The Freedom From Religion Foundation denounces President Trump’s executive order banning transgender Americans from serving in the military as a sop to Christian nationalists — and as a move undertaken at the expense of human dignity and America’s security.
The previous Trump ban, which President Biden repealed in 2021, barred transgender people from joining the armed forces but allowed those in service to keep their jobs. This order, which describes transgender identity as a “radical gender ideology” and gives the Department of Defense 30 days to develop rules, is worded in such a way that it appears it will evict all currently serving transgender service members. The order demeaningly alludes to transgender military members as not being “mentally and physically fit for duty.” It is gratifying to see that transgender service members are already challenging the ban.
The order reads: “Beyond the hormonal and surgical medical interventions involved, adoption of a gender identity inconsistent with an individual’s sex conflicts with a soldier’s commitment to an honorable, truthful, and disciplined lifestyle, even in one’s personal life.” These are standards that the newly approved Secretary of Defense Pete Hegseth, an ardent Christian nationalist with a history of drinking and womanizing, does not meet, even if he thinks he’s “redeemed.” Hegseth notoriously complained about “effeminate” leadership in the military and said, “The next commander in chief will need to clean house.”
The executive order piously continues, “A man’s assertion that he is a woman, and his requirement that others honor this falsehood, is not consistent with the humility and selflessness required of a service member.” The new policy would also appear to bar openly nonbinary service members as it declares that the policy of the U.S. government “is also inconsistent with shifting pronoun usage or use of pronouns that inaccurately reflect an individual’s sex.”
The ban has already elicited a strong congressional response.
“Kicking nearly 15,000 service members out of the military solely because of their identity would be catastrophic to our military readiness and recruitment,” says U.S. Rep. Sara Jacobs, D-Calif., co-chair of the Congressional Equality Caucus’s Transgender Equality Task Force. She and Rep. Eric Sorenson, D-Ill., introduced the Ensuring Military Readiness Not Discrimination Act in anticipation of the ban.
The U.S. military fell short by 41,000 recruits last year in its recruitment goals. An executive order evicting transgender individuals therefore undermines American security. Medical costs for transgender military, which the order alludes to as one reason for the ban, are low compared to many other costs. Defense Health Agency data shows that the military spent $15 million over five years on surgeries, hormones and psychotherapy for transgender personnel, or about $3 million per year. In contrast, the Department of Defense spent nearly $300 million on erectile dysfunction medications, such as Viagra, for military retirees between 2011 and 2015.
Trump vowed repeatedly to “stop the transgender lunacy” on “Day One” of his presidency. “With the stroke of my pen, on day one, we’re going to stop the transgender lunacy,” Trump said at a Turning Point USA (Christian nationalist) rally in December. “And I will sign executive orders to end child sexual mutilation, get transgender out of the military and out of our elementary schools and middle schools and high schools. And we will keep men out of women’s sports.”

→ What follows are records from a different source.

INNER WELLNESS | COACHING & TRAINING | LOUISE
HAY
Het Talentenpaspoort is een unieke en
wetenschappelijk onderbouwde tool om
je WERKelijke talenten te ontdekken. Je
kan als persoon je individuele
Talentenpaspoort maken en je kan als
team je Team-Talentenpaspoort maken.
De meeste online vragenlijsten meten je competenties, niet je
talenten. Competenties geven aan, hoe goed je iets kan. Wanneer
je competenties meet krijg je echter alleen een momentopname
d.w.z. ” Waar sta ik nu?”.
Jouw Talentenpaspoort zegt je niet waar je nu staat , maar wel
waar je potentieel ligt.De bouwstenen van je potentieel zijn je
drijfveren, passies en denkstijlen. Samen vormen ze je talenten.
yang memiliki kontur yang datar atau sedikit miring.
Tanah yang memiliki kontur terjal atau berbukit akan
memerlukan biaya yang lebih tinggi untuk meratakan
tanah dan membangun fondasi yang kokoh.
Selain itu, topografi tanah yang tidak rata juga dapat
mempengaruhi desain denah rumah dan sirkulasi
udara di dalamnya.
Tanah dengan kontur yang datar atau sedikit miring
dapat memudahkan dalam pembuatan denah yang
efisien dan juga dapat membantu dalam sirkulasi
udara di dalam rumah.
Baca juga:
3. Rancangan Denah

Lambda and Human Rights Campaign, which FFRF gave $50,000 to last fall as the 2024 recipient of the Henry Zumach Freedom From Religious Fundamentalism Award, have also vowed to block implementation of what they call “yet another discriminatory and dangerous attempt to bar patriotic transgender military service members from serving openly in the U.S. Armed Forces.”
The Freedom From Religion Foundation is a national nonprofit organization with more than 40,000 members. Our purposes are to protect the constitutional principle of separation between state and church, and to educate the public on matters relating to nontheism.